WHAT TO DO: Print only the lines from the one with "- cereal bowl [263,239,330,282]" through the end of the data, exactly, and please omit pictures.

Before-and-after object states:
◆ ◆ ◆ ◆ ◆
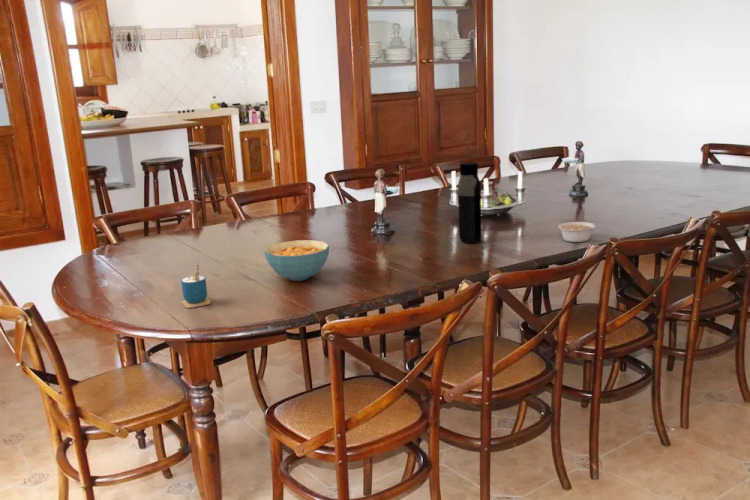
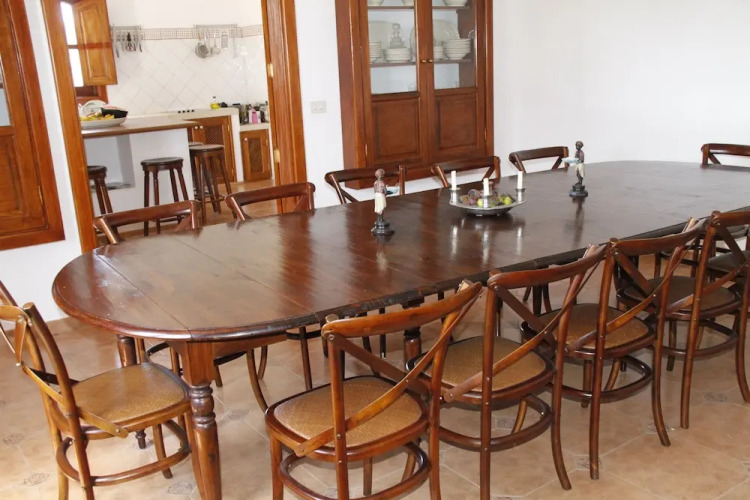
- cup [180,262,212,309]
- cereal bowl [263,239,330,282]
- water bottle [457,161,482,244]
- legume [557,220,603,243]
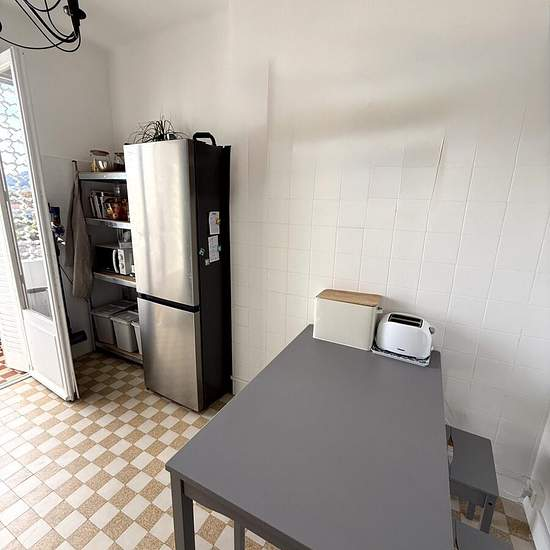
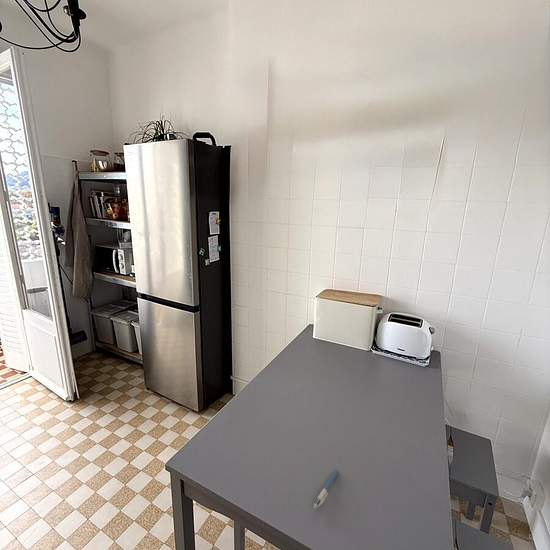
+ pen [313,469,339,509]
◆ ◆ ◆ ◆ ◆
EXERCISE OUTPUT:
- cereal bowl [263,239,330,282]
- water bottle [457,161,482,244]
- legume [557,220,603,243]
+ pen [313,469,339,509]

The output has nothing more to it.